◆ Task requirements:
Without any pictures, output the records exactly as they are.

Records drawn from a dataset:
******

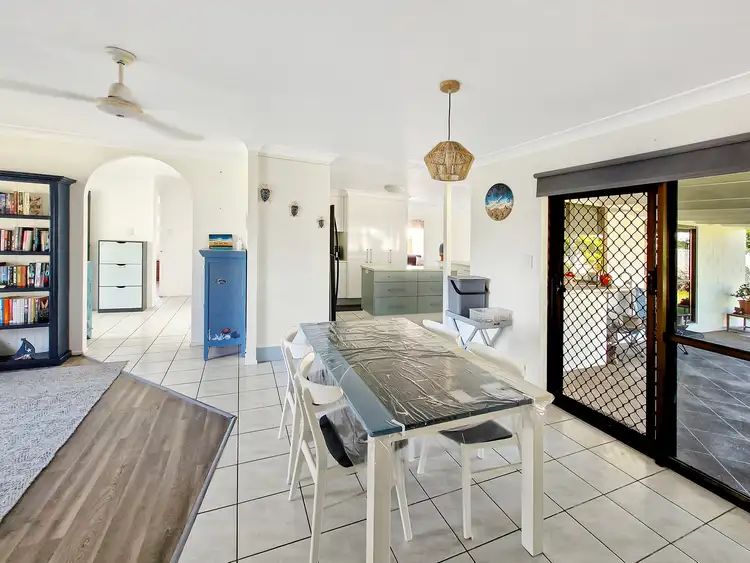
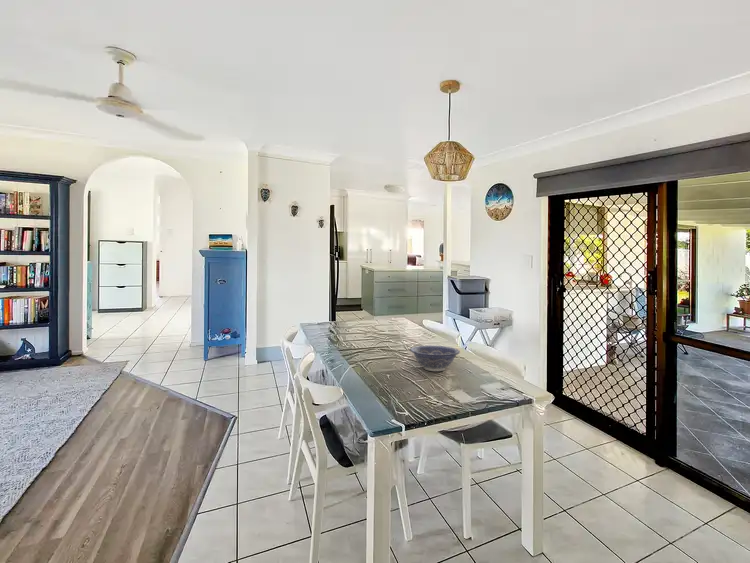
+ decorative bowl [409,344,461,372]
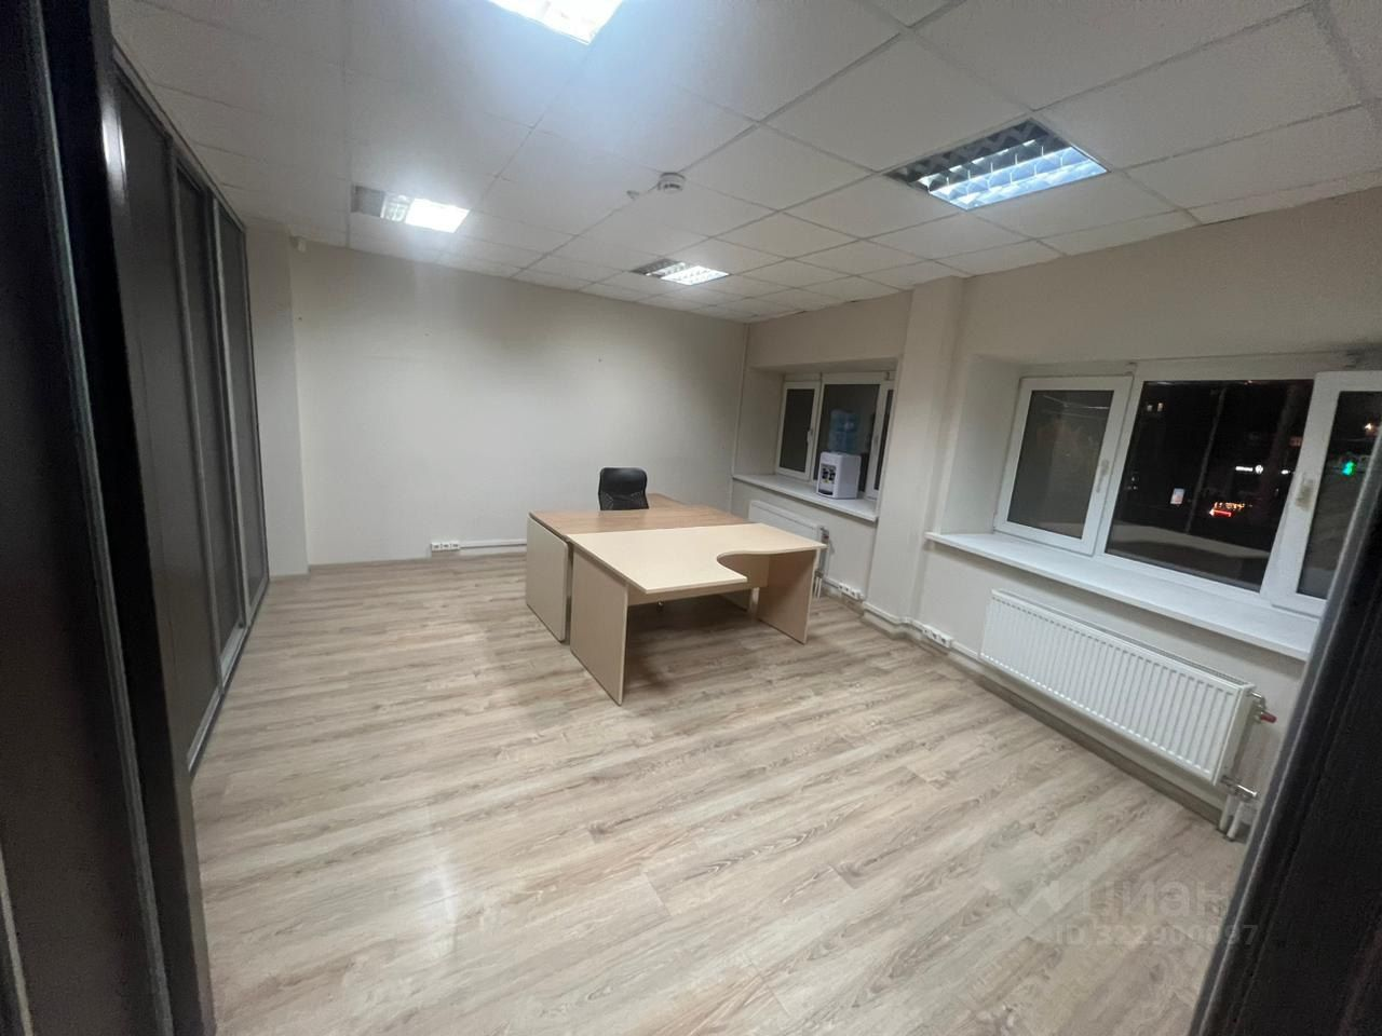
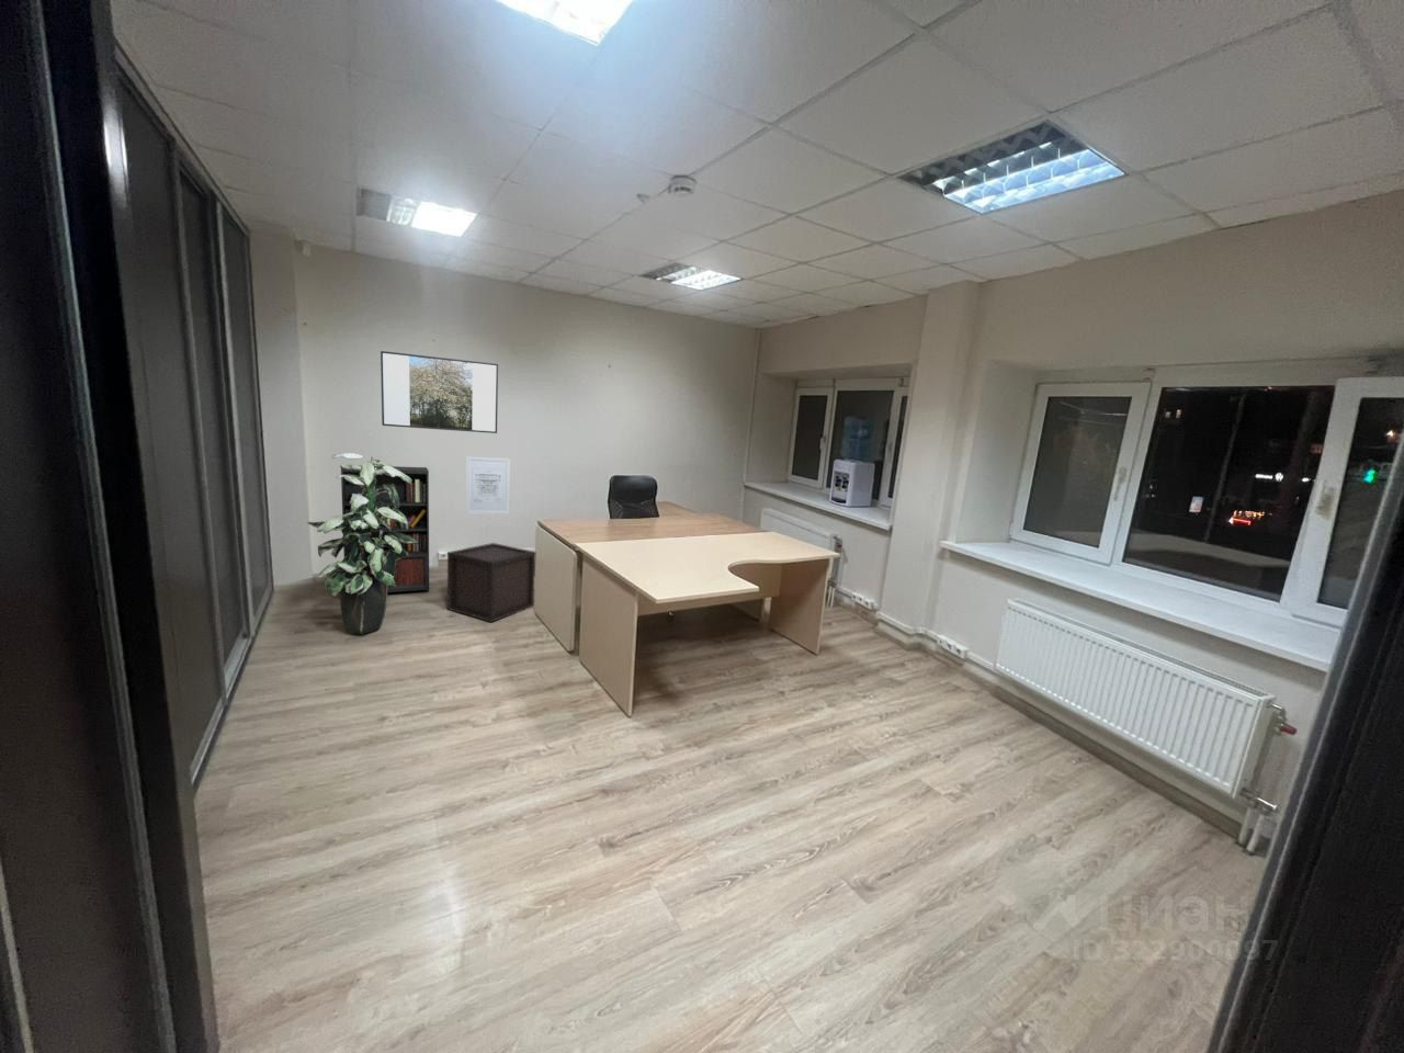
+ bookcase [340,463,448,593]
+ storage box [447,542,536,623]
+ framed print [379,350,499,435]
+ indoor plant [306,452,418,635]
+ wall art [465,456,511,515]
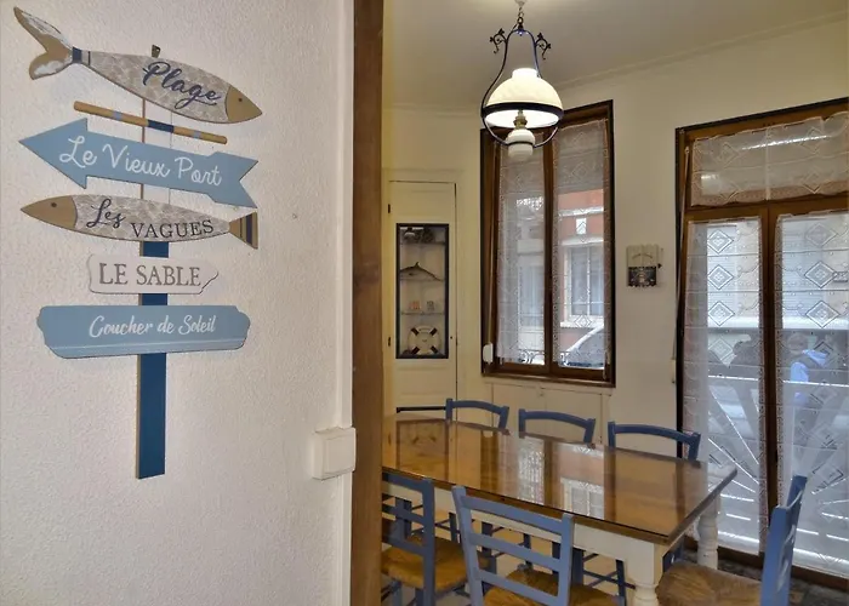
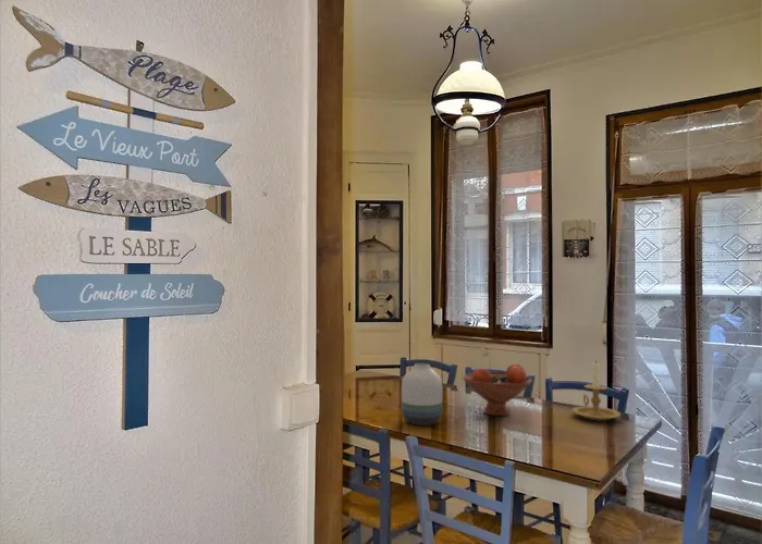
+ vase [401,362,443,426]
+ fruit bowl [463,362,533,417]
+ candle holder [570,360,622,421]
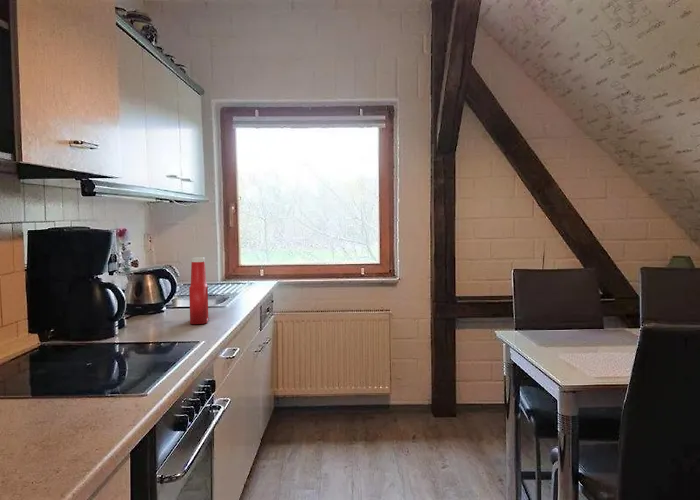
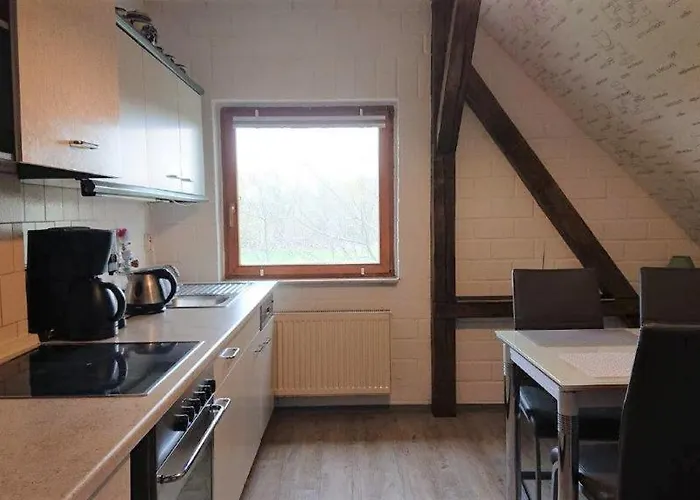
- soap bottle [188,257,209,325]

******

◆ The completed task:
+ decorative bowl [409,344,461,372]
+ bookcase [340,463,448,593]
+ storage box [447,542,536,623]
+ framed print [379,350,499,435]
+ indoor plant [306,452,418,635]
+ wall art [465,456,511,515]
+ vase [401,362,443,426]
+ fruit bowl [463,362,533,417]
+ candle holder [570,360,622,421]
- soap bottle [188,257,209,325]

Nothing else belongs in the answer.